Sewage flows into Sydney Harbour
Sewage flows into Sydney Harbour
By Amy Phillips
SYDNEY — Up to 30% of Sydney's sewage will never make it to a treatment plant during rainy weather, according to recent reports. During severe storms, Sydney's ageing pipe system is forced to carry loads four to six times larger than can be handled by existing sewage-treatment works.
Nearly all waters in Sydney receive sewage from sewage overflows in wet weather. In many areas, including some of Sydney's most popular harbour beaches, bacterial levels frequently exceed public health standards.

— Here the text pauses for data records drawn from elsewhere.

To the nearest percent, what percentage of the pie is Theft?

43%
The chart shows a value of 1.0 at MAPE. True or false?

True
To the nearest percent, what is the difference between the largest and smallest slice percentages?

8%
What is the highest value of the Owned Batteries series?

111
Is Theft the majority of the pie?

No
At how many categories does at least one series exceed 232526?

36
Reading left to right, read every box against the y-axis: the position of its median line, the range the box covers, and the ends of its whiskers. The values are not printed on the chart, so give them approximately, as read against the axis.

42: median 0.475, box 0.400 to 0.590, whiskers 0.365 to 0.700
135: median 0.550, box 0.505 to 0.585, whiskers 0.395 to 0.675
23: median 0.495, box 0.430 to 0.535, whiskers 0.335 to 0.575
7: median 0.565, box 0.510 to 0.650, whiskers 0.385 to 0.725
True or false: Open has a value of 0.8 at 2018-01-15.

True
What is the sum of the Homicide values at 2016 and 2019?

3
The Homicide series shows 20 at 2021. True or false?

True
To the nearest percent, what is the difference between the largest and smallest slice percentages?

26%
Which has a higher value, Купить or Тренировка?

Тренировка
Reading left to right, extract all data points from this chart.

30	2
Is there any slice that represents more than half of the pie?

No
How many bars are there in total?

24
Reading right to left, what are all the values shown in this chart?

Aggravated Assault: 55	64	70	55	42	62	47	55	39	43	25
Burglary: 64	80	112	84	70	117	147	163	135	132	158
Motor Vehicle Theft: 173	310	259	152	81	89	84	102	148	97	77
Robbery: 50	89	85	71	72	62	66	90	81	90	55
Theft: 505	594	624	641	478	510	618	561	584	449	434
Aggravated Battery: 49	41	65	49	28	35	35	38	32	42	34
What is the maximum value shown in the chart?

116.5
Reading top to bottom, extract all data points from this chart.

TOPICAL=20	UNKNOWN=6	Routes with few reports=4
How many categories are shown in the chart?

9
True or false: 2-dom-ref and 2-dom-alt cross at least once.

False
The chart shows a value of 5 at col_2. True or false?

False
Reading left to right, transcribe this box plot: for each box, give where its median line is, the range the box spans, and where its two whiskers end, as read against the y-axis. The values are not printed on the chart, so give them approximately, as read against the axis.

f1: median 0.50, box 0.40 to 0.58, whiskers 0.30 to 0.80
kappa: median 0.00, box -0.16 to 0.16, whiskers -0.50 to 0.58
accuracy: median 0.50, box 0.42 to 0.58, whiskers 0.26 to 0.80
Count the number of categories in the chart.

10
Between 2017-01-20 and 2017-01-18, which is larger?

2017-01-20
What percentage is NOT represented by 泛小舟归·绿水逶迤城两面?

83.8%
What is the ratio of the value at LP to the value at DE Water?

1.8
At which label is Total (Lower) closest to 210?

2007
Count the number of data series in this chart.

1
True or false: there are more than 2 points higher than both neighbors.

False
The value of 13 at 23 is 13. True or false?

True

The real reason for the state Liberal government's failure to address the problems of Sydney's waterways and to inject funds to update the inefficient sewage system, is that toxic waste could not pass through the new model treatment plants as it does currently through the old plants. The present sewage system is a convenient corporate dumping ground for toxic waste.
A recent Sydney Morning Herald report revealed a Water Board plan to dump chemicals from Bondi and other treatment plants. The Water Board had ordered excessive quantities of ferric chloride for a process of removing solids from sewage. The plan was to dump the excess from the board plants.
The problems of toxic dumping and the inefficiency of the sewage treatment system are likely to worsen if privatisation of the Water Board occurs. During the 1992-93 financial year, one private consultant was paid $90,000 to study the "corporate values" of privatising the board.
Since then a number of its operations have been closed and parts of its work contracted out to the private sector, making the quality of Sydney's waterways further subordinate to profits.